Bill Shorten wanted to use his first day back in Canberra to talk about the cost of living, but instead arrived to find voters think he's the third-best option to lead Labor.
He's also facing another potential by-election with the government urging him to refer Brisbane-based MP Susan Lamb to the High Court over her citizenship.
Prime Minister Malcolm Turnbull enjoyed a boost from the first Newspoll of the year, beating Mr Shorten as preferred prime minister, 45 per cent to 31, and clawed back some two-party preferred vote to trail Labor 48 to 52 per cent.
It wasn't the only Newspoll contest Mr Shorten lost.
Tanya Plibersek was chosen as the preferred Labor leader by 25 per cent of voters, closely followed by Anthony Albanese on 24 per cent and Mr Shorten on 22 per cent.
But senior Labor frontbencher Tony Burke believes Mr Shorten will lead the party to the next election.
"We don't want to go back to the days, which the Liberal Party are still in, of constant leadership change and speculation," he said on Monday.
His colleague Stephen Jones saw a silver lining in the preferred leader results: "Isn't it good to be a member of a party where we've got such a talented frontbench?"
The government put pressure on Ms Lamb to resign from her Longman seat after the UK Home Office could not process her citizenship renunciation.

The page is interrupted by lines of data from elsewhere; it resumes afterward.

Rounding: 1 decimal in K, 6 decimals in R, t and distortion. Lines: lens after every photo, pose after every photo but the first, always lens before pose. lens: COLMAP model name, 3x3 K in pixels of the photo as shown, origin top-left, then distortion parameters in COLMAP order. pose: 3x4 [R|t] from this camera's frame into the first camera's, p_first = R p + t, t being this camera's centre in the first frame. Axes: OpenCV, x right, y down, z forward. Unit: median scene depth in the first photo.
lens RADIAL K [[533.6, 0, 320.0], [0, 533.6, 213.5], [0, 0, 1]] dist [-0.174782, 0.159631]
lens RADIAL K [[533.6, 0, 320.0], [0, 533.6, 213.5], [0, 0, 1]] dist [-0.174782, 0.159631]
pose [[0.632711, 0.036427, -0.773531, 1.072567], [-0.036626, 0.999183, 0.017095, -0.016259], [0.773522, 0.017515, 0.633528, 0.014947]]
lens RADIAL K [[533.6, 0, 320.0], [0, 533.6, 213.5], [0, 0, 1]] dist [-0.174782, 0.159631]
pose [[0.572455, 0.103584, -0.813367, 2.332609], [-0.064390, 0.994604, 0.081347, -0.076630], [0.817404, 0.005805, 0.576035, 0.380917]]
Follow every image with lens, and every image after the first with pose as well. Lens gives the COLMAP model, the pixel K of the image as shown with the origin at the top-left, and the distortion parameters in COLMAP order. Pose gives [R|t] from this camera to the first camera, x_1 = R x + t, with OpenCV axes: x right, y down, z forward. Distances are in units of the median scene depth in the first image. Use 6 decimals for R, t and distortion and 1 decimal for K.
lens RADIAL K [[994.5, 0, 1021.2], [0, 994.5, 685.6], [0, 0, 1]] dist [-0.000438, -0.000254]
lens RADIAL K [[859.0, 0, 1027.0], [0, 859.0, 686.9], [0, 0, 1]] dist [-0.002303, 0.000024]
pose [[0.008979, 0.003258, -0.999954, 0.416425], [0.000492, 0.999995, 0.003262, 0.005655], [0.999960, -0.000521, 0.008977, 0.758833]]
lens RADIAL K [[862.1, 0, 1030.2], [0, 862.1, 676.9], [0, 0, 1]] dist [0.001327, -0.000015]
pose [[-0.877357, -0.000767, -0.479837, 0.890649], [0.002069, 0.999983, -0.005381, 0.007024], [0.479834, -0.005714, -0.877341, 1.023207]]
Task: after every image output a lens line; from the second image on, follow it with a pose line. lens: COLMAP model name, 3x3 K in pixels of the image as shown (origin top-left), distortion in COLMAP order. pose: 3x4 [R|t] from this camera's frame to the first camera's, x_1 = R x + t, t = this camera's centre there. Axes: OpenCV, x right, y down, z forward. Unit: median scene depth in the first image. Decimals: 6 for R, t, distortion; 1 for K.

Attorney-General Christian Porter said Mr Shorten should send Ms Lamb's case to be tested in the High Court.
"I think it's almost to the point now where it's irresistible the argument that (Mr Shorten) should refer and my view is he likely will in the very near future," he told Sky News on Monday.
But Mr Burke said all MPs with Section 44 questions hanging over their heads should go to the High Court at the same time, including Liberal MP Jason Falinski.
Mr Shorten took the government to task over wage stagnation and health insurance premium rises, as he looked to take advantage of concerns about rising inequality among Australian families.
The Senate welcomed Liberal Jim Molan to its benches, replacing the NSW Nationals' Fiona Nash, One Nation senator Fraser Anning announced he was now an independent, while independent Lucy Gichuhi joined the Liberal Party.
Mr Turnbull and Mr Shorten also paid tribute to Hawke government minister Barry Cohen at a memorial service, and ex-Fairfax journalist Michael Gordon.
Anti-Adani protesters used Parliament's first day back to increase the pressure on MPs to back away from a proposed Queensland coal mine.